The Morning Brew #1036
Posted by Chris Alcock on Friday 3rd February 2012 at 09:31 am | Tagged as: .NET, Development, Morning Brew
Software
- NCrunch 1.37b Released! – Remco Mulder announces the release of NCrunch 1.37b, containing a raft of fixes for reported issues, along with some interesting new features regarding debugging, performance metrics, code coverage, keyboard shortcuts and much more.
- Fluqi – Ease using jQuery UI with ASP.NET and ASP.NET MVC – Fluqi is an interesting library which straddles the server and client, providing APIs for applying jQuery UI widgets to your application in a fluent manner. The library is open source, and hosted over on GitHub
- NuGet Project Uncovered: Burro – Jason Jarrett is continuing his series of posts looking at some of the hidden gems of the NuGet packages feed. Today’s post looks at Burro, a project to parse build output. Be sure to check back through Jason’s posts for the rest of his hidden gems.
- Rename Visual Studio Window Title extension for Visual Studio 2010 – The ‘Visual Studio add-ins, extensions and tools’ blog highlights a useful looking Visual Studio Extension for anyone who, like me, often has more than one copy of a project open in different Visual Studio Instances – this extension adds more path information to the window title allowing you to beterr distinguish between IDE instances.
Information
- [Special Edition] It’s Kinect day! The Kinect For Windows SDK v1 is out – Dan Fernandez and Greg Duncan highlight the release Kinect For Windows and the 1.0 release of the SDK, before Dan goes on to walk through Installing and Using the Kinect Sensor and discusses Setting up your Development Environment, both in video
- Kinect for Windows now available!
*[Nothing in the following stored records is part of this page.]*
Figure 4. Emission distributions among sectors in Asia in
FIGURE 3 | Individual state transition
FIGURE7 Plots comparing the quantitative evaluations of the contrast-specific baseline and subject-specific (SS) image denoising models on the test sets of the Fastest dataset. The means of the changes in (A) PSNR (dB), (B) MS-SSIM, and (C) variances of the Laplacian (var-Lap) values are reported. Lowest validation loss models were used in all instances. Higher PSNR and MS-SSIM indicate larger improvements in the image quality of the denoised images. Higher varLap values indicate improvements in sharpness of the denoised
Information and resources for you. – Eric Ligman shares a nice collection of links relating to resources about the Kinect for Windows product and SDK.
- Await, SynchronizationContext, and Console Apps: Part 3 – Stepjhen Toub continues his series looking at SynchronizationContext and its use with async methods, in this part looking at using it to run async methods which return void rather than Task
- Coding in Marble – Rico Mariani looks at the coding style of code which uses Promises, exploring different ways of representing such code to make it more elegant.
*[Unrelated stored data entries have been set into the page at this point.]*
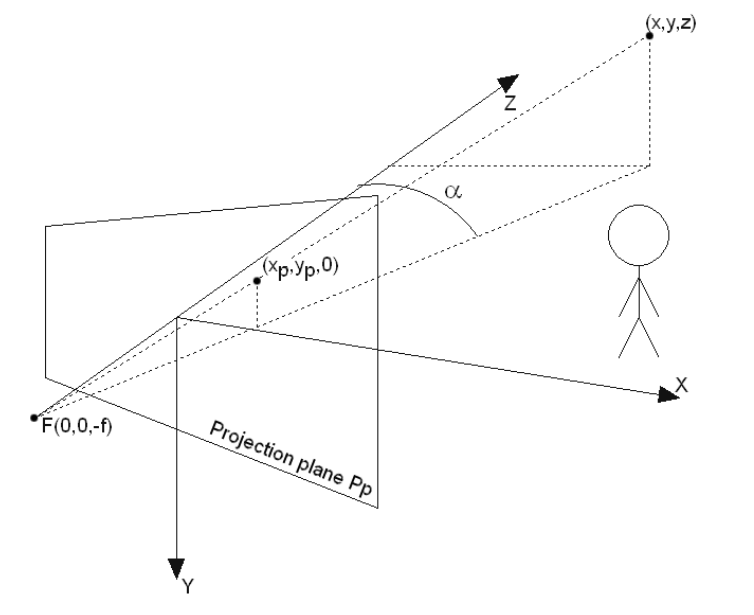
Figure 9. The local coordinate system of the stereovision camera. F is the focus of the camera, and f is the focal length, ( x, y, z ) are the coordinates of a point in the camera coordinate system. This point has the coordinates ( x the camera and α denotes the angle from the Z axis at which point ( x, y, z ) is visible by the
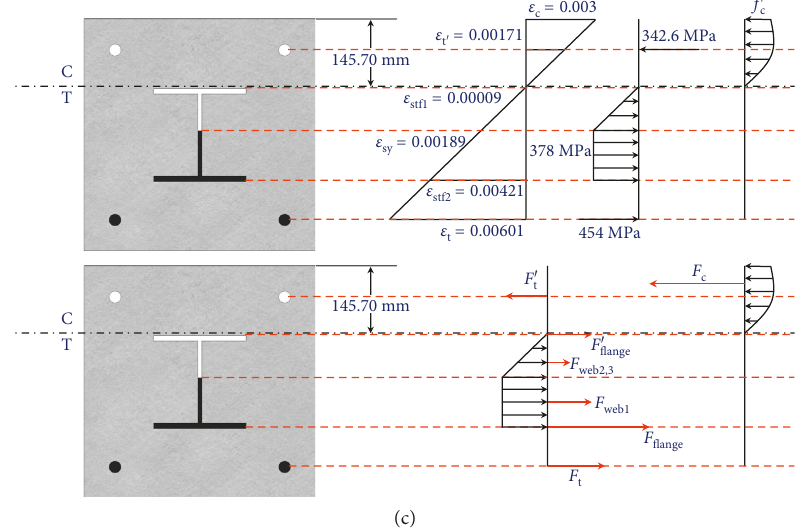
Figure 5: Strain and stress distribution of the specimens [19]. (a) Strain and stress state at the maximum load limit state of Specimen #1 (M-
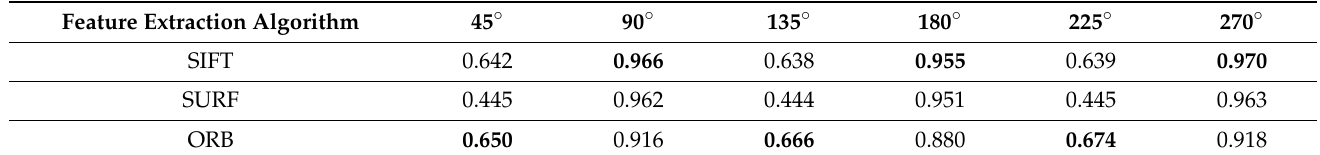
Table 6. Matching rate versus the rotation angle. Best results are marked in bold. Feature Extraction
- Rx – DistinctUntilChanged – Bnaya Eshet continues his series of posts looking at the various methods of the Reactive Extensions. This post explores the DistinctUntilChanged operator
- WP7: CLR Managed Object overhead – Abhinaba Basu discusses the memory overhead of objects on the Windows Phone platform looking at the structure of objects in memory and looking at how different types of object are stored.
- New Tools in My TDD Arsenal – Alexander Beletsky highlights some of the recent additions to his tools used for Test Driven Development, highlighting NCrunch, NSubstitute and FluentAssertions.
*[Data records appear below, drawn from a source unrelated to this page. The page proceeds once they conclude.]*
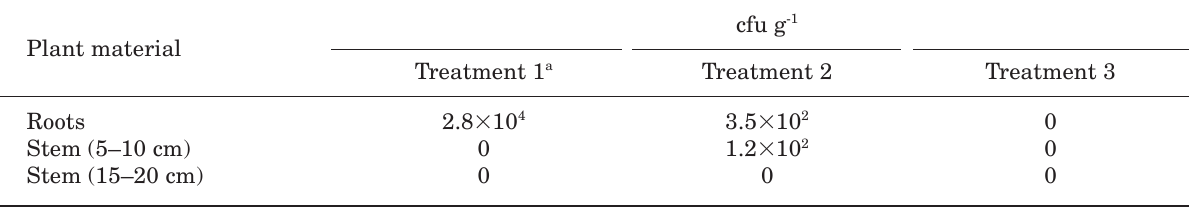
Table 1. Concentration of B49c/83 Rif + strain (cfu g -1 ) in peach seedlings detected with dilution plating.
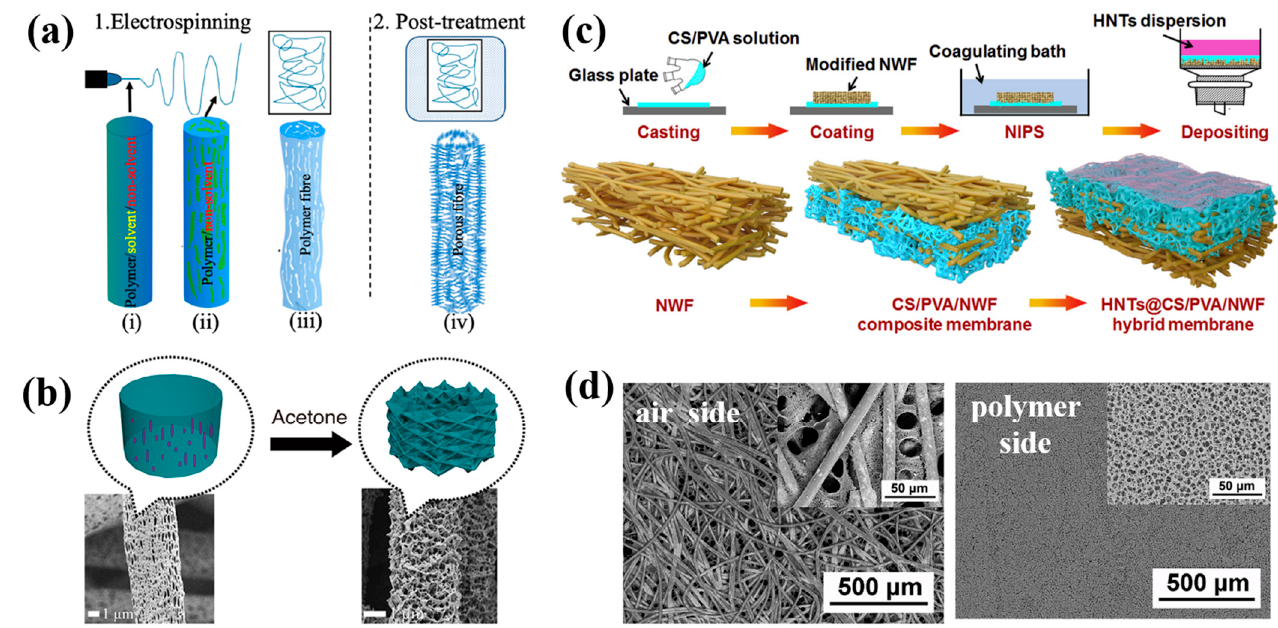
Figure 4. ( a ) Schematic diagram of the preparation of porous PLLA nanofibers; ( b ) SEM photos of nanofibers before and after acetone post-treatment. Reprinted with permission from Ref. [69], Copyright 2019, American Chemical Society. ( c ) Schematic illustration of the fabrication of HNTs@CS/PVA/NWF nanofibers; ( d ) SEM photos of CS/PVA/NWF air filtration membranes. Reprinted with permission from Ref. [131], Copyright 2020, Elsevier.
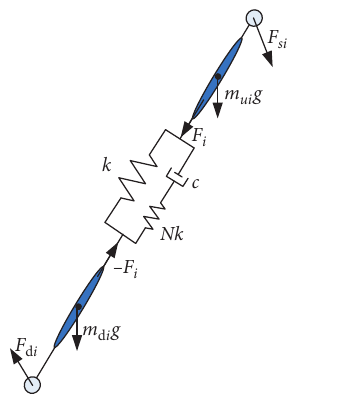
Figure 3: Force analysis diagram of the i th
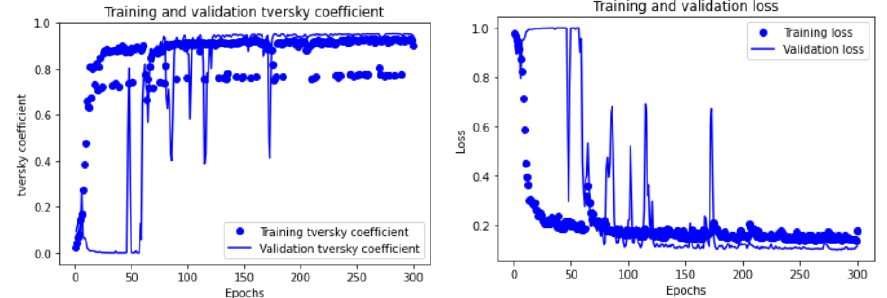
Figure 11. TL training and validation curves after 300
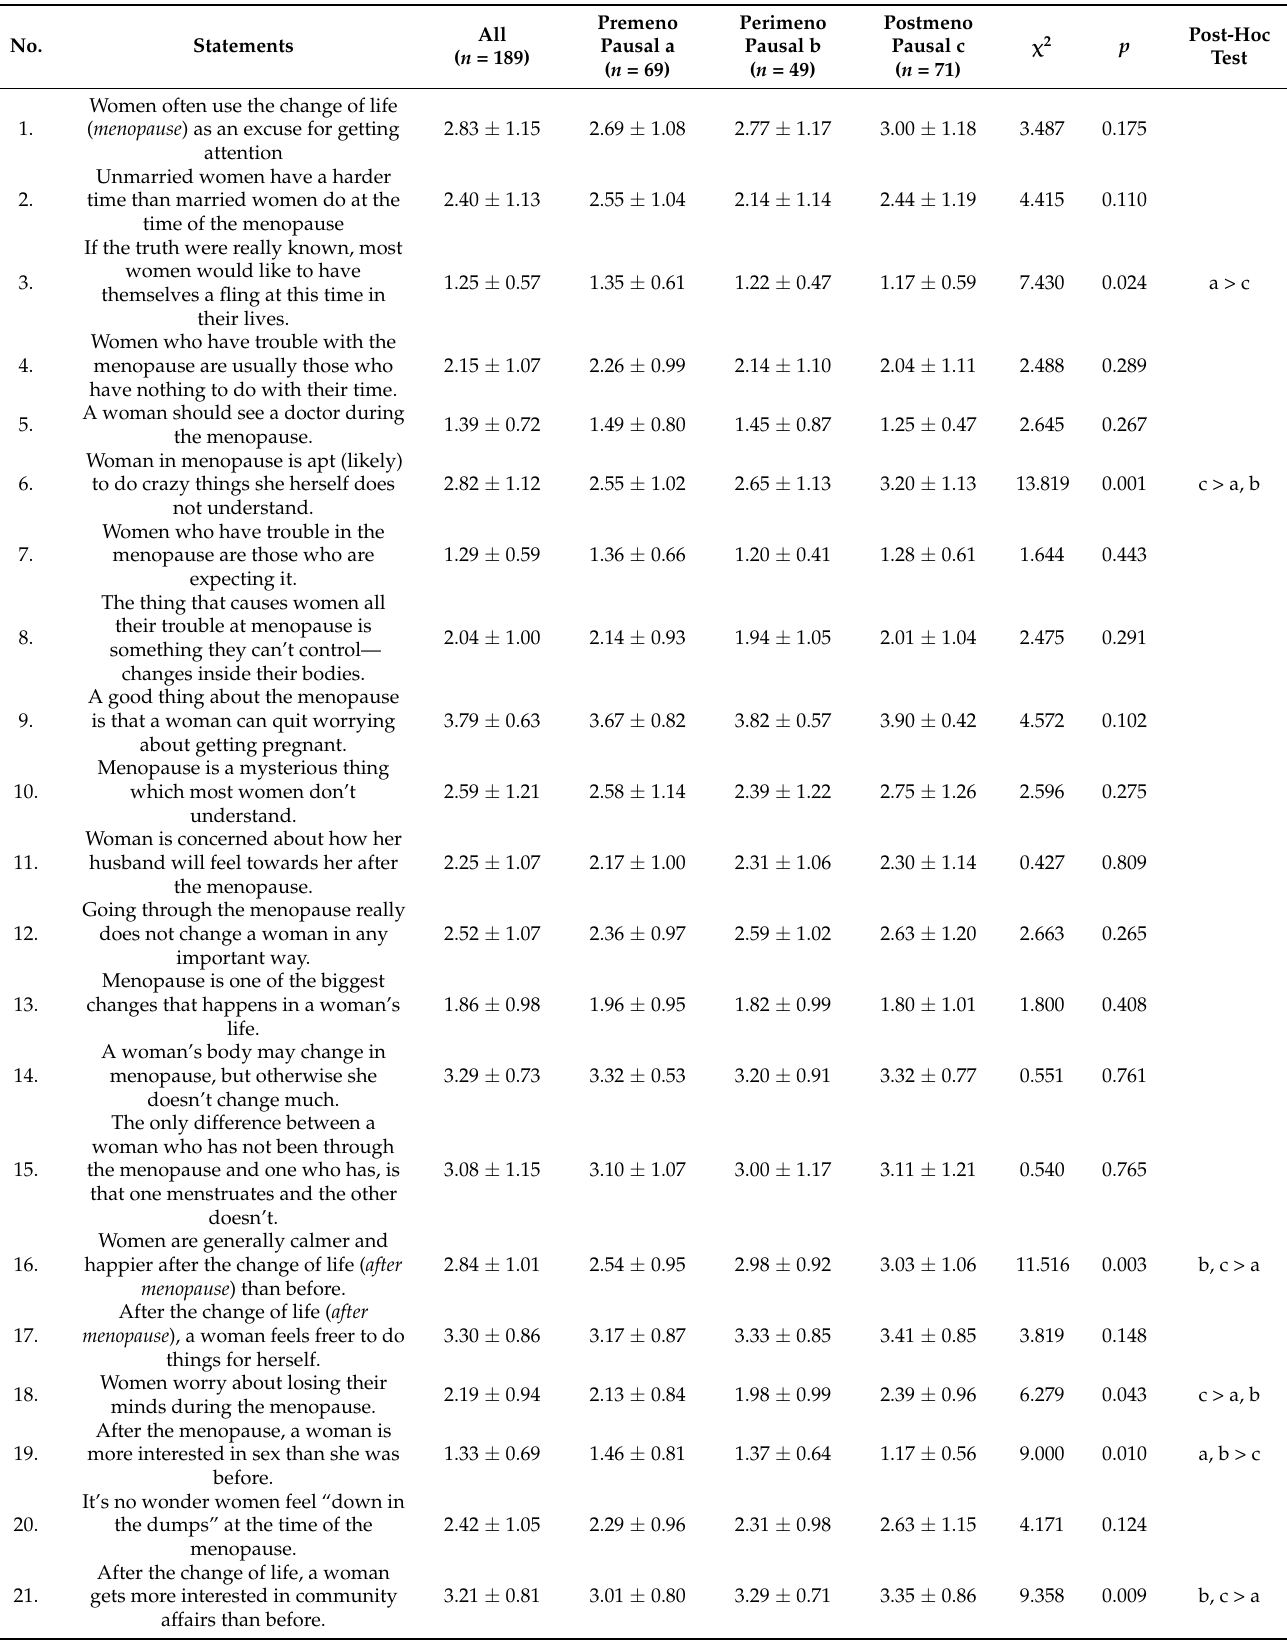
Table 2. Mean attitude towards menopause by menopausal status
- CSS3 3D Transforms in IE10 – Jennifer Yu of the Internet Explorer team discusses 3d Transformations in CSS3, discussing how the effects are implemented in IE10, and highlighting some demos.
- JavaScript File & Folder Structures: Just Pick One – Derick Bailey takes a look at the various different approaches to managing the files that make up your JavaScript, discussin a few and showing how he structures his client side MV* code.
- Node.js, Require and Exports – Karl Seguin is also discussing the organisation of JavaScript, in this case how you structure code in Node.js, and its module per file approach, looking at the use of Require and Exports.
- Slides, Notes and Recordings for Week 1 and 2 of #6weeksazure are all now available – Eric Nelson highlights the availability of recordings, slides and notes for the first two weeks of 6 weeks of Azure, a series of virual events for UK ISVs to gett them up and running on the Windows Azure Platform.
Thanks for the NCrunch and Rename Visual Studio Window Title links! I’ve somehow managed to miss NCrunch until now, looks very promising!
The little window renamer extension made this developers life just a tad easier.
Also, thank you for your work on this blog. I start my workdays with it.